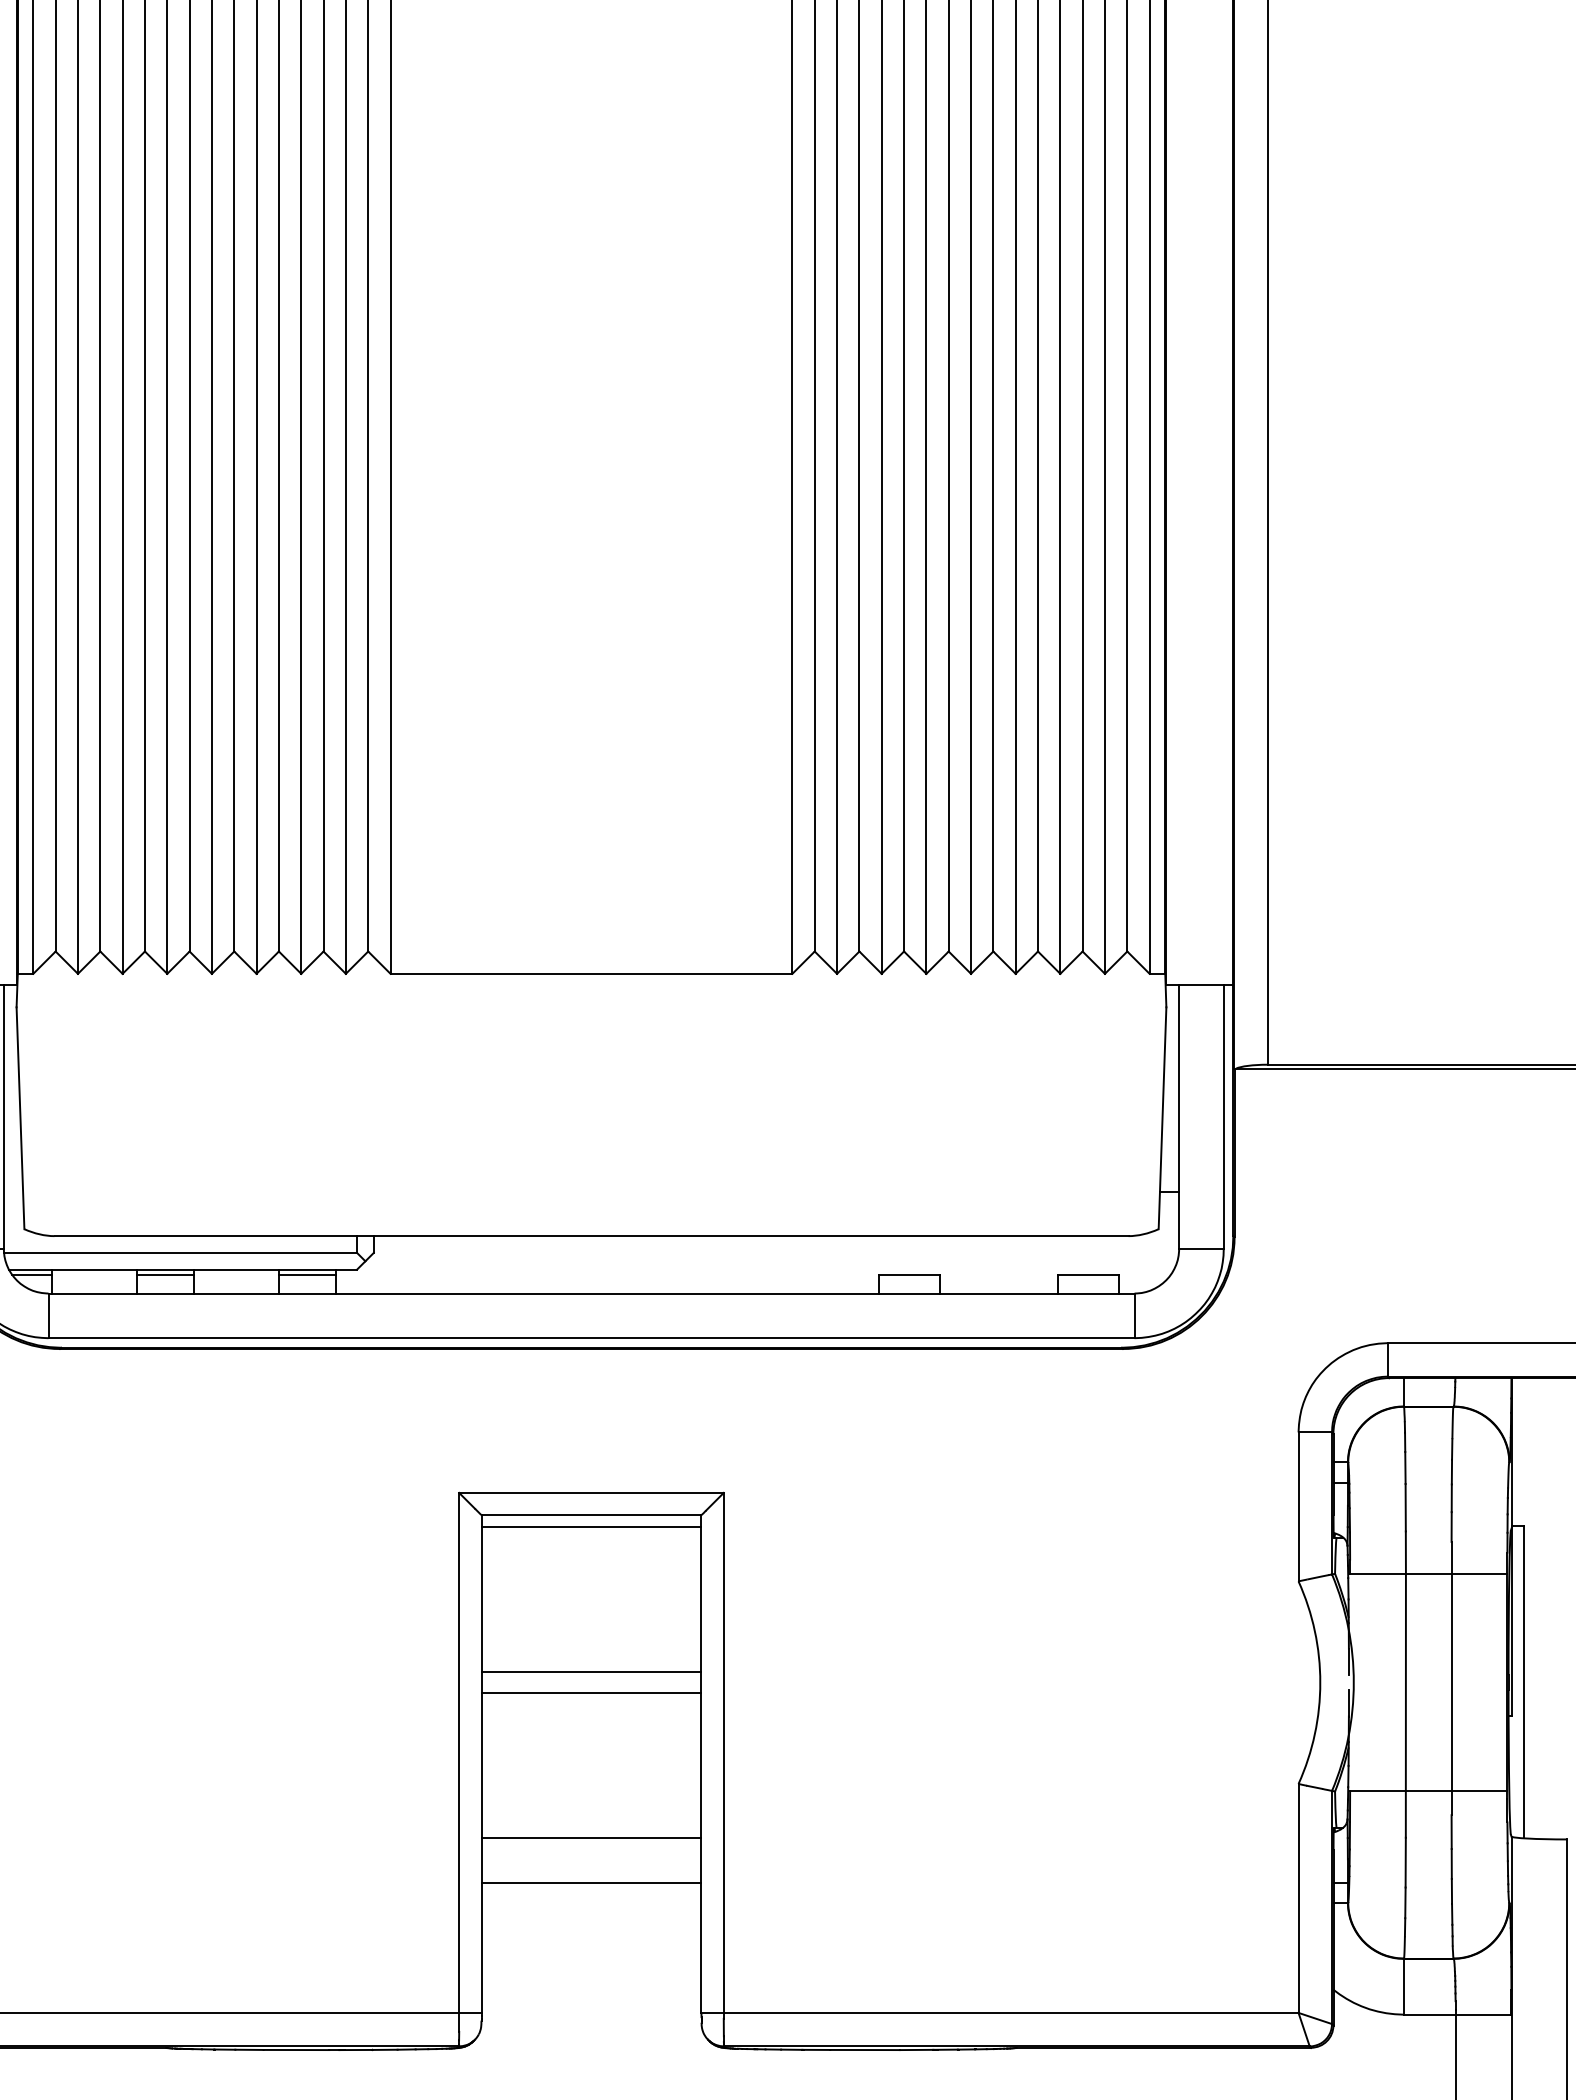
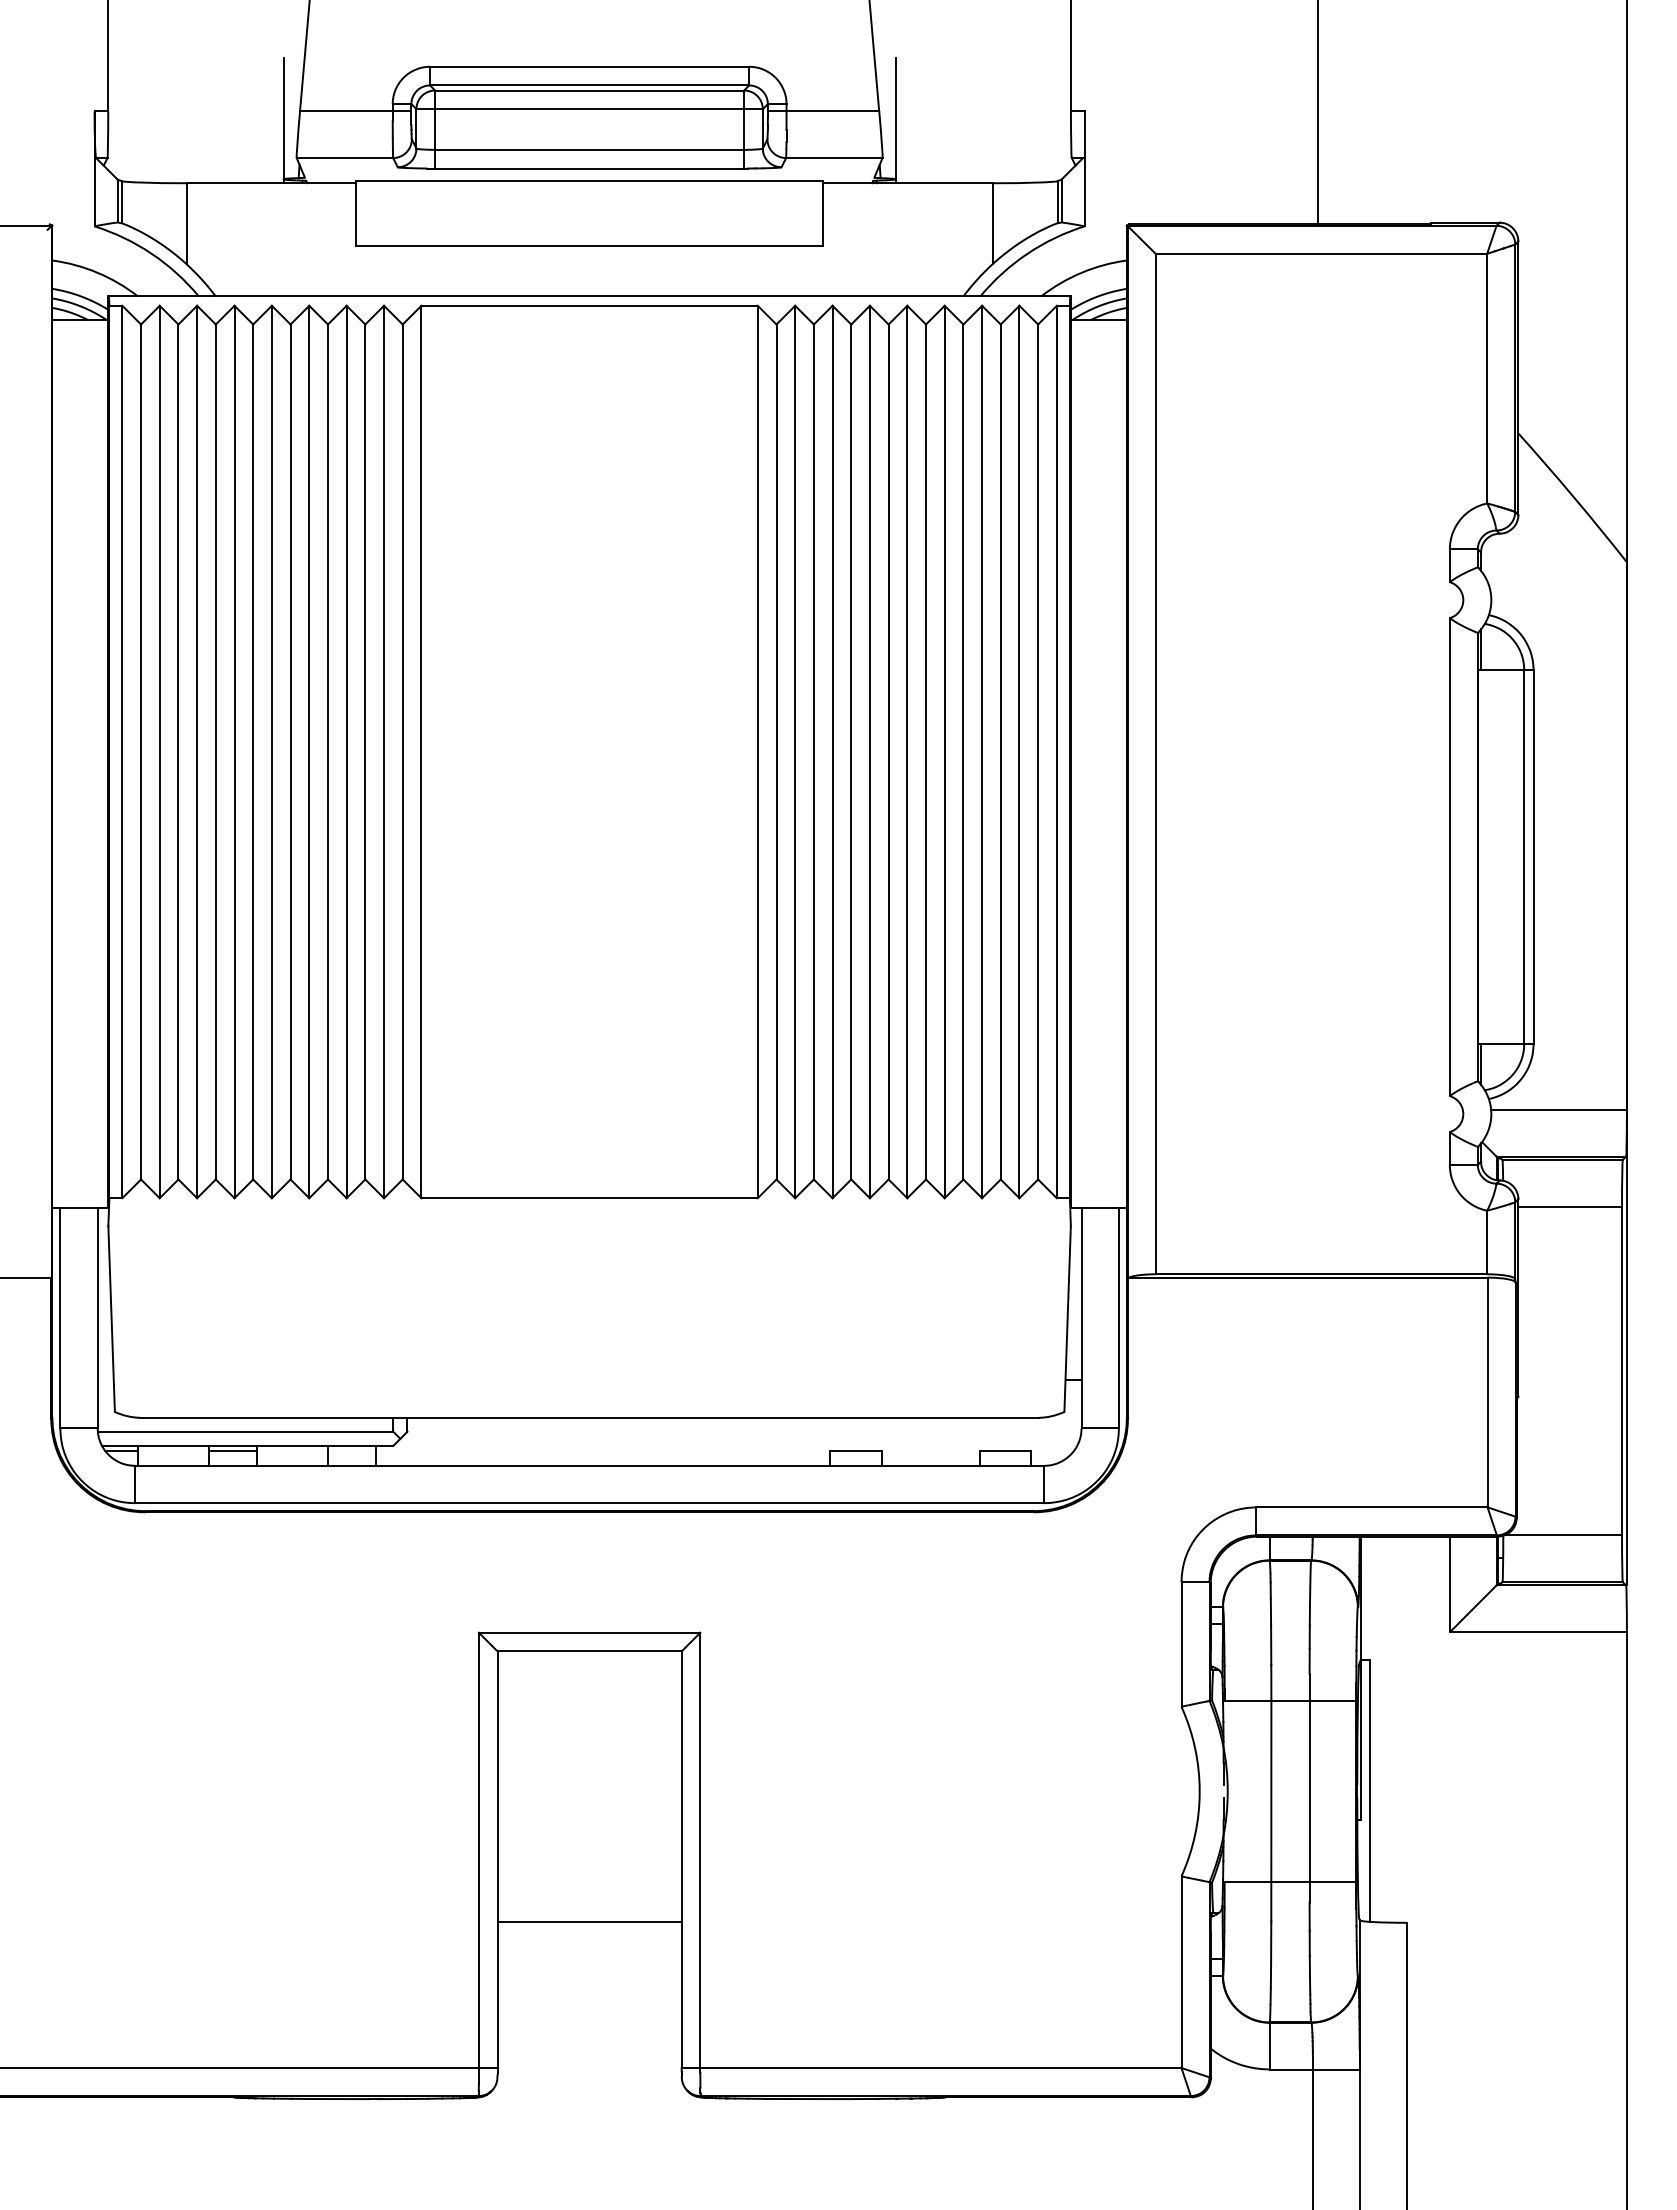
line: (307, 1275) -> (351, 1450), removed
line: (591, 1527) -> (589, 1661), removed
line: (591, 1671) -> (589, 1782), removed
line: (591, 1693) -> (589, 1800), removed
line: (591, 1883) -> (589, 1959), removed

- **PROMPT**
Without the images, print all of the lines above exactly.

- **RESPONSE BOX**
line: (307, 1275) -> (351, 1450), removed
line: (591, 1527) -> (589, 1661), removed
line: (591, 1671) -> (589, 1782), removed
line: (591, 1693) -> (589, 1800), removed
line: (591, 1883) -> (589, 1959), removed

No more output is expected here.